====== INFORMATION SUPPLIED ======

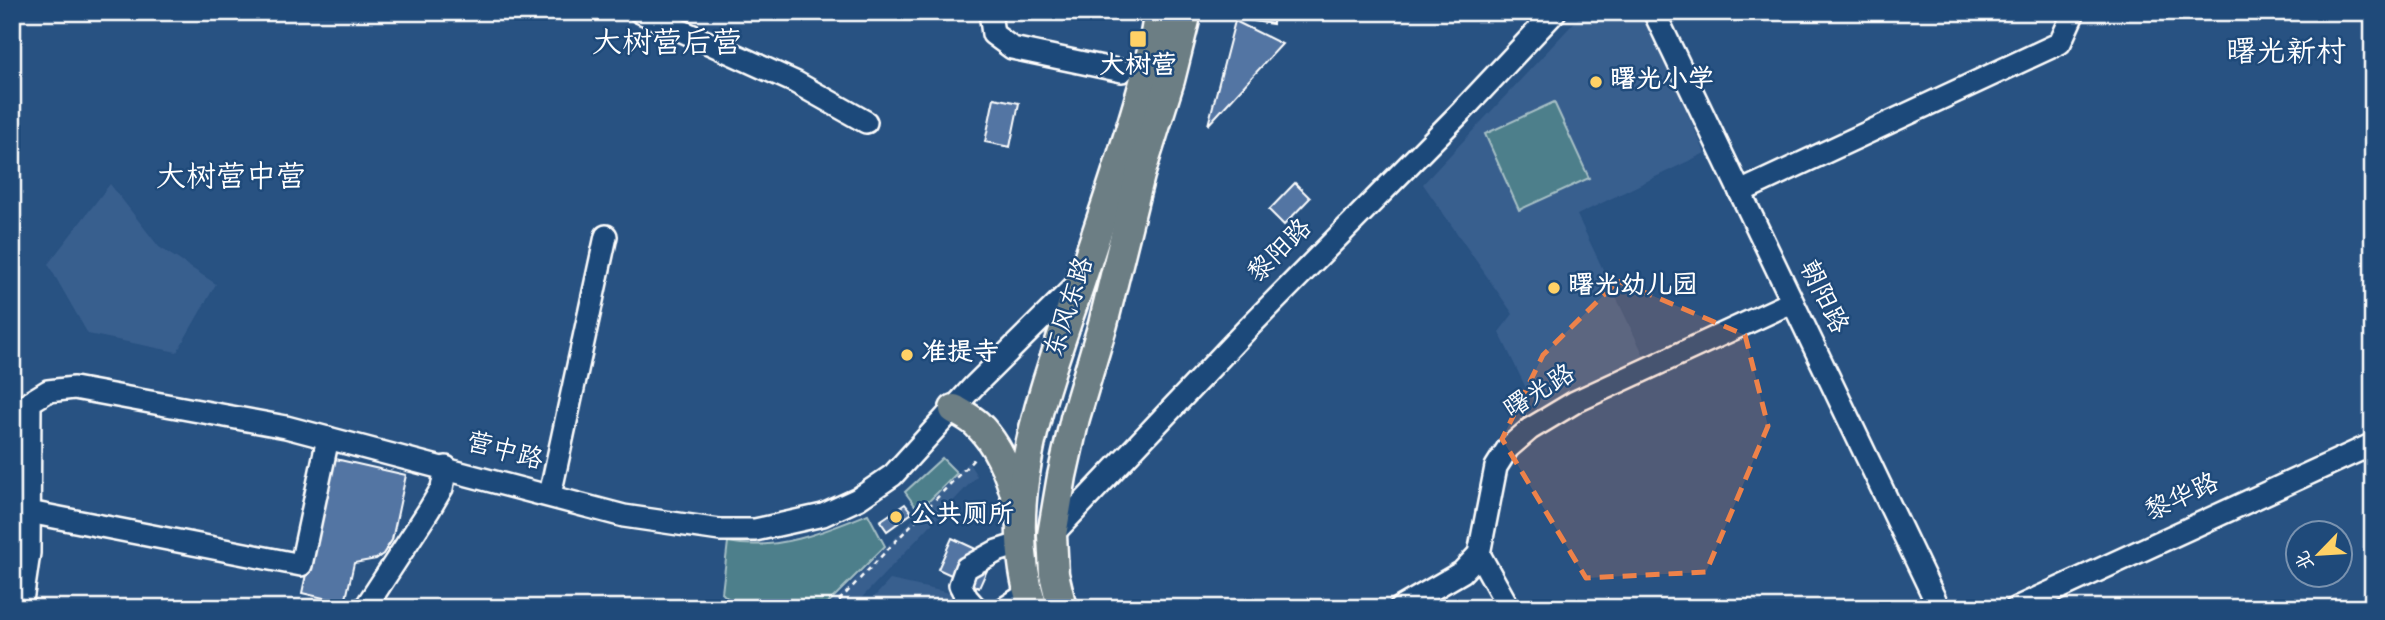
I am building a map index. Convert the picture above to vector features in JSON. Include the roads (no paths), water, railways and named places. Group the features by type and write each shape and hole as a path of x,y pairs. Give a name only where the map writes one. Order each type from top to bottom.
{"main road":[{"name":"东风东路","path":"1022,603 1021,530 1025,473 1035,425 1147,74 1159,12"},
{"name":"东风东路","path":"1062,608 1054,574 1052,535 1075,418 1187,12"},
{"path":"954,408 977,424 990,442 1013,485 1021,530"}],"street":[{"path":"640,12 796,82 866,122"},
{"path":"990,12 993,34 1012,48 1122,71"},
{"name":"黎阳路","path":"1052,535 1250,326 1462,111 1555,12"},
{"name":"朝阳路","path":"1654,12 1939,608"},
{"path":"1740,192 2060,43 2074,12"},
{"path":"550,495 606,236"},
{"name":"营中路","path":"21,608 29,553 29,512 21,397 74,388 286,427 624,516 720,530 755,530 823,515 875,489 893,475 954,408 1081,279"},
{"name":"曙光路","path":"1479,554 1496,467 1508,449 1530,429 1575,402 1792,302"},
{"path":"29,512 301,565 328,438"},
{"name":"黎华路","path":"2016,608 2373,444"},
{"path":"365,608 442,488 446,467"},
{"path":"976,608 960,584 966,568 997,551 1021,530"},
{"path":"1400,608 1462,572 1479,554 1510,608"}],"place":[{"name":"大树营","path":"1138,39"},
{"name":"曙光小学","path":"1596,82"},
{"name":"曙光幼儿园","path":"1554,288"},
{"name":"准提寺","path":"907,355"},
{"name":"公共厕所","path":"896,517"}],"district":[{"name":"大树营后营","path":"667,46"},
{"name":"曙光新村","path":"2286,55"},
{"name":"大树营中营","path":"231,180"}]}
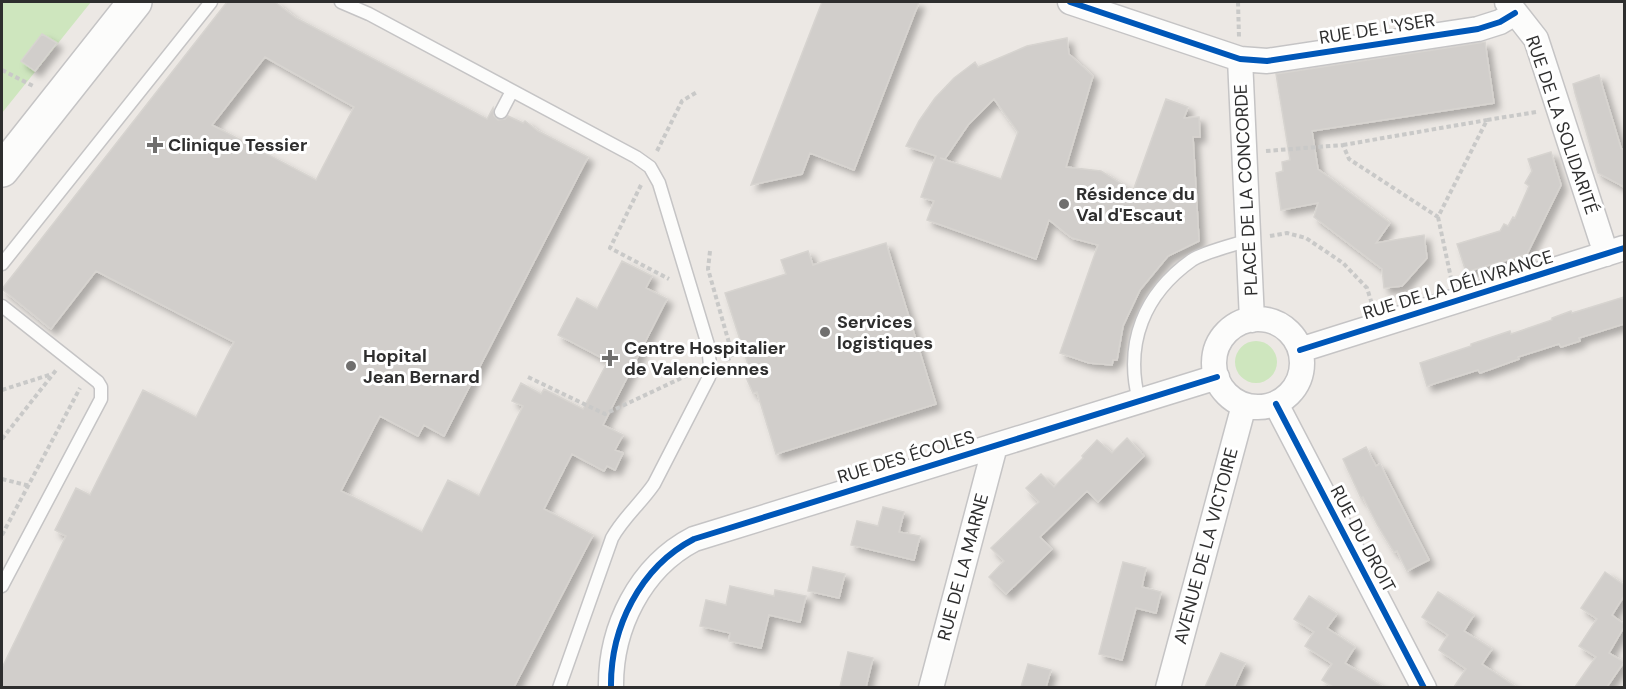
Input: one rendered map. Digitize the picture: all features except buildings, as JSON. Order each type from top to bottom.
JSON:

======

Transcribe all the data word for word; the images stay out.

I am building a map index. Convert the picture above to vector features in JSON. Include the roads (no paths), water, railways and named places. Group the features by type and write each shape and hole as a path of x,y pairs. Give a name only where the map writes one. Order each type from top to bottom.
{"main road":[{"name":"东风东路","path":"1022,603 1021,530 1025,473 1035,425 1147,74 1159,12"},
{"name":"东风东路","path":"1062,608 1054,574 1052,535 1075,418 1187,12"},
{"path":"954,408 977,424 990,442 1013,485 1021,530"}],"street":[{"path":"640,12 796,82 866,122"},
{"path":"990,12 993,34 1012,48 1122,71"},
{"name":"黎阳路","path":"1052,535 1250,326 1462,111 1555,12"},
{"name":"朝阳路","path":"1654,12 1939,608"},
{"path":"1740,192 2060,43 2074,12"},
{"path":"550,495 606,236"},
{"name":"营中路","path":"21,608 29,553 29,512 21,397 74,388 286,427 624,516 720,530 755,530 823,515 875,489 893,475 954,408 1081,279"},
{"name":"曙光路","path":"1479,554 1496,467 1508,449 1530,429 1575,402 1792,302"},
{"path":"29,512 301,565 328,438"},
{"name":"黎华路","path":"2016,608 2373,444"},
{"path":"365,608 442,488 446,467"},
{"path":"976,608 960,584 966,568 997,551 1021,530"},
{"path":"1400,608 1462,572 1479,554 1510,608"}],"place":[{"name":"大树营","path":"1138,39"},
{"name":"曙光小学","path":"1596,82"},
{"name":"曙光幼儿园","path":"1554,288"},
{"name":"准提寺","path":"907,355"},
{"name":"公共厕所","path":"896,517"}],"district":[{"name":"大树营后营","path":"667,46"},
{"name":"曙光新村","path":"2286,55"},
{"name":"大树营中营","path":"231,180"}]}
Input: one rendered map. Digitize the picture: all features except buildings, as JSON. Order each type from top to bottom.
JSON:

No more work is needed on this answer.